Vale a pena implementar ESG mesmo sem obrigação legal?

Sim. Mesmo quando não há uma exigência legal específica, ESG pode preparar a empresa para responder a clientes, investidores e parceiros que já fazem perguntas sobre riscos socioambientais e governança. Também ajuda a identificar fragilidades que costumam aparecer apenas quando já causaram algum impacto no negócio.

Uma empresa menor pode começar com uma medida possível, como formalizar critérios para contratar fornecedores ou organizar regras de conduta que hoje dependem apenas de conversas informais. Conforme os processos amadurecem, ela consegue ampliar o olhar sem tentar reproduzir de imediato a estrutura de uma grande companhia.

ESG como parte das escolhas da empresa

Implementar ESG é assumir que crescer envolve responsabilidade sobre os efeitos gerados pelo negócio. Isso pede atenção ao que acontece dentro da operação, porque um compromisso público só tem força quando encontra respaldo nas decisões cotidianas.

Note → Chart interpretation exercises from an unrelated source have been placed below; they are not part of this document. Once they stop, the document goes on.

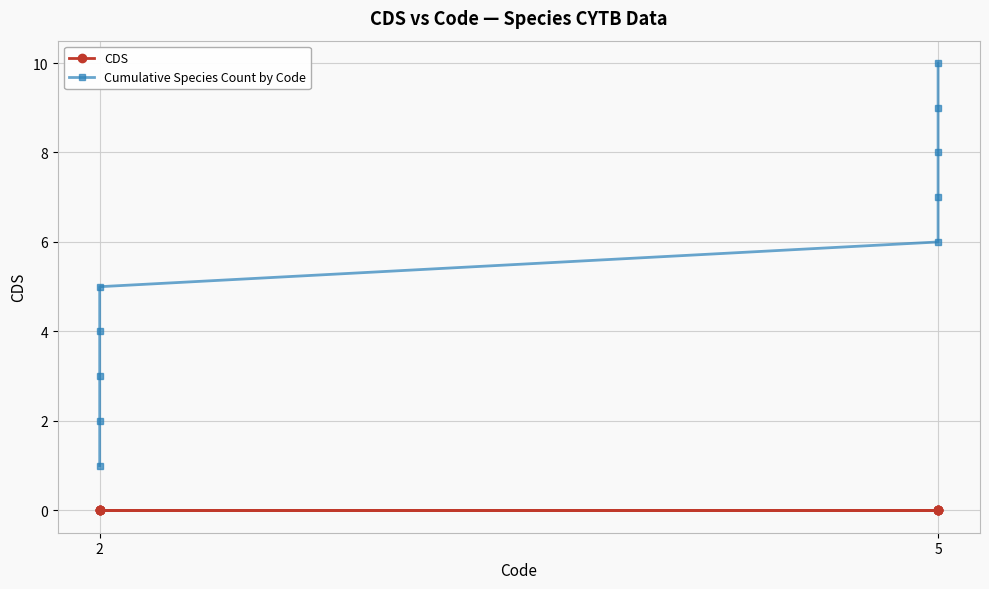

True or false: CDS and Cumulative Species Count by Code cross at least once.

False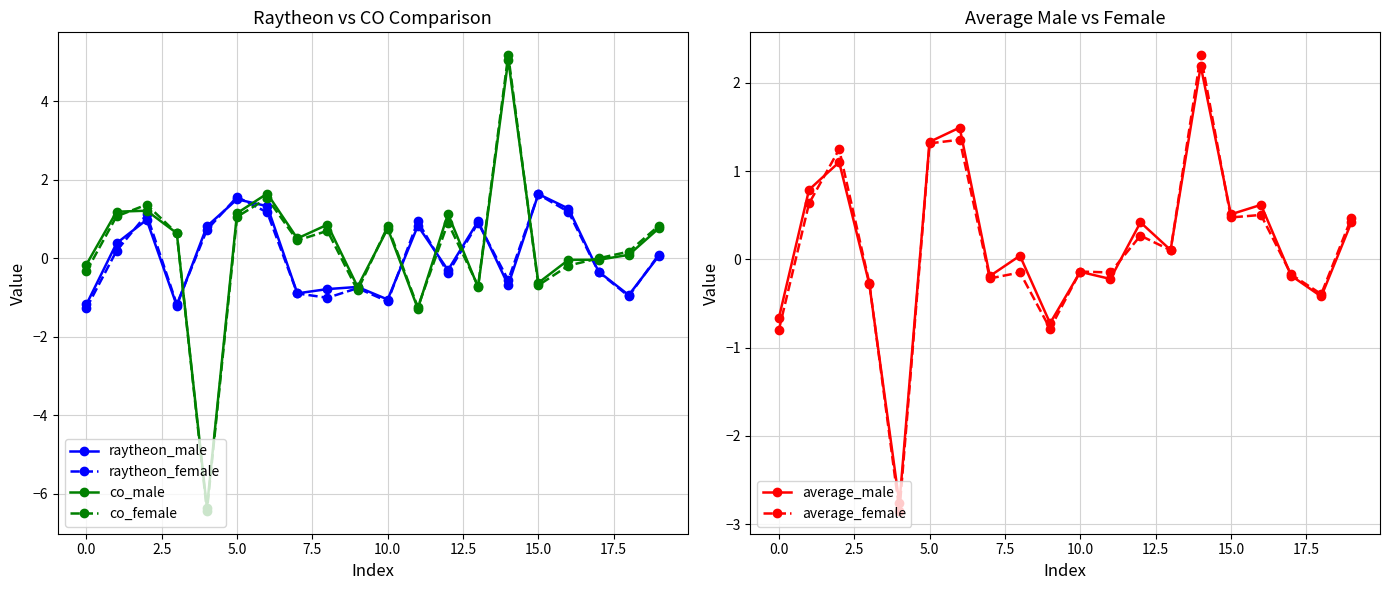

Does the chart have visible grid lines?

Yes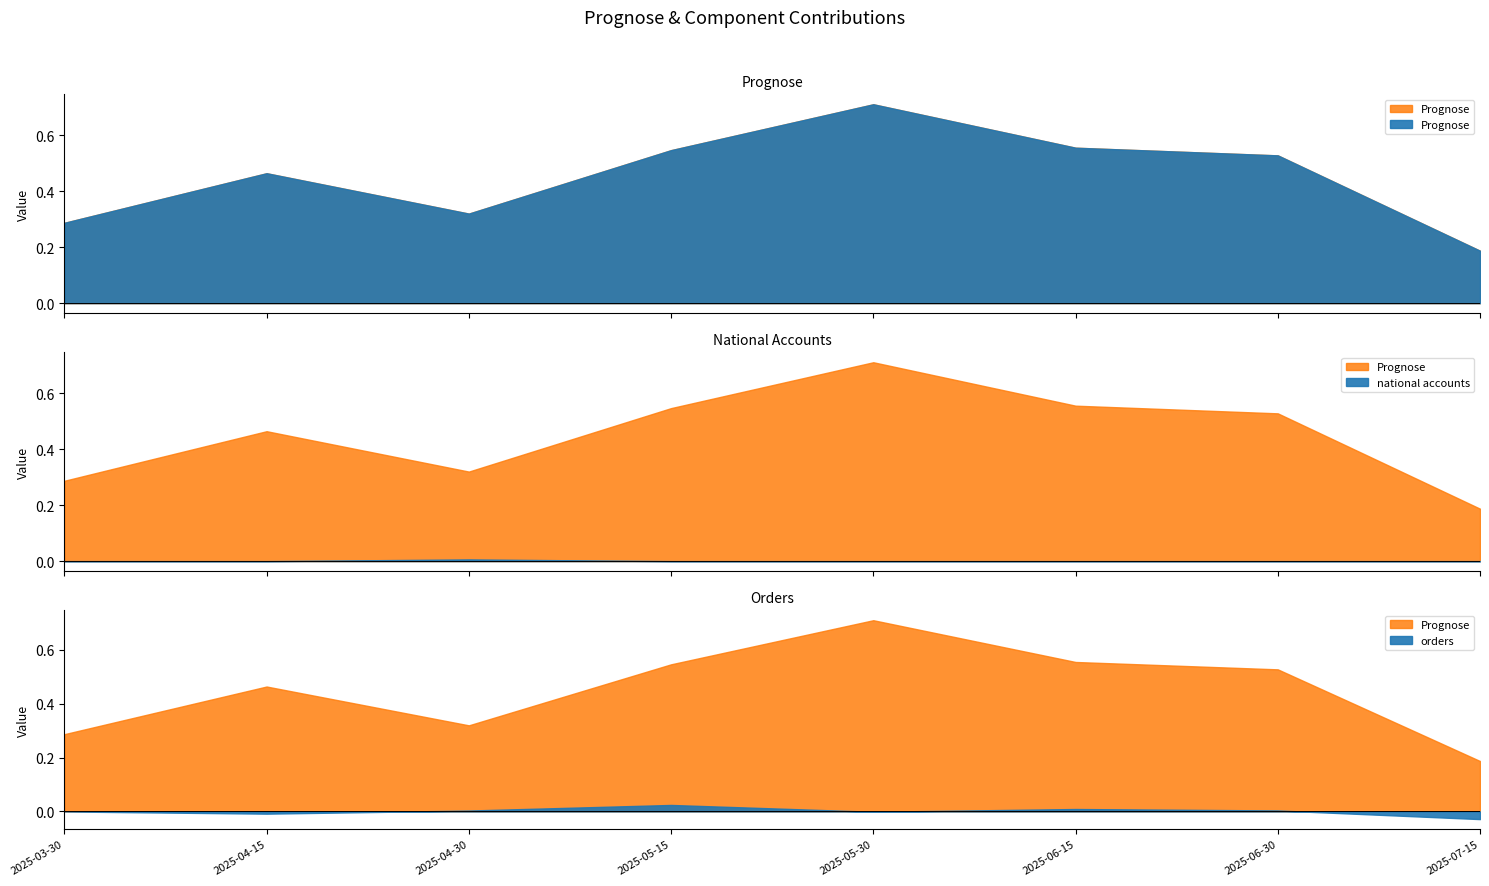

At 2025-05-15, list the series in order from largest to smallest.

Prognose, orders, national accounts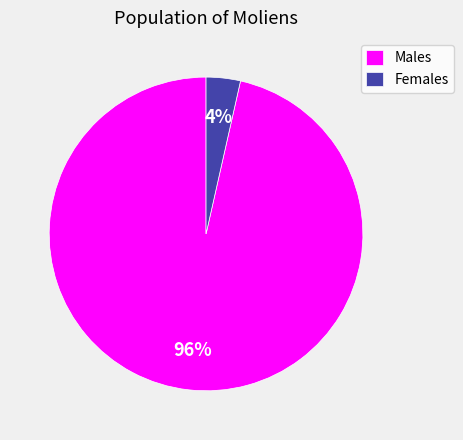

Between Females and Males, which is larger?

Males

Para profissionais que ocupam ou buscam posições de liderança, compreender essa agenda ajuda a qualificar discussões sobre riscos, estratégia e responsabilidade empresarial. Conheça os cursos de pós-graduação da FAE Business School voltados à gestão, à inovação, a projetos e à liderança.

Perguntas frequentes sobre ESG

Quanto custa implementar ESG?

O custo depende do porte, do setor e do estágio em que a empresa se encontra. Um negócio pode começar revendo processos e acompanhando poucos dados, enquanto organizações maiores tendem a investir em sistemas, diagnósticos e verificações externas. Antes de contratar uma solução, é importante saber qual problema precisa ser tratado.

Quanto tempo leva para implementar ESG?

A implantação é contínua. Algumas medidas podem começar em poucos meses, como levantar dados básicos e definir responsáveis. Já mudanças que envolvem a cultura da empresa ou a cadeia de fornecimento exigem acompanhamento ao longo do tempo.

Toda empresa precisa implementar ESG?

Toda empresa pode incorporar práticas ESG, adaptando a estrutura à sua realidade. Mesmo sem obrigação de publicar relatórios, temas como ética, relações de trabalho e uso de recursos interferem na forma como o negócio é percebido e administrado.

Quem deve liderar a implementação do ESG?

A liderança deve participar diretamente, pois ESG envolve escolhas que afetam a empresa como um todo. A execução pode ser conduzida por uma área ou por um grupo responsável, desde que exista diálogo com quem tem poder para definir prioridades e recursos.

Existe certificação de ESG?

Não existe uma certificação única que determine que uma empresa “é ESG”. Há selos, normas e avaliações independentes que verificam aspectos específicos. Antes de adotar qualquer um deles, a organização precisa entender o que está sendo medido e evitar usar uma certificação como substituta de mudanças reais.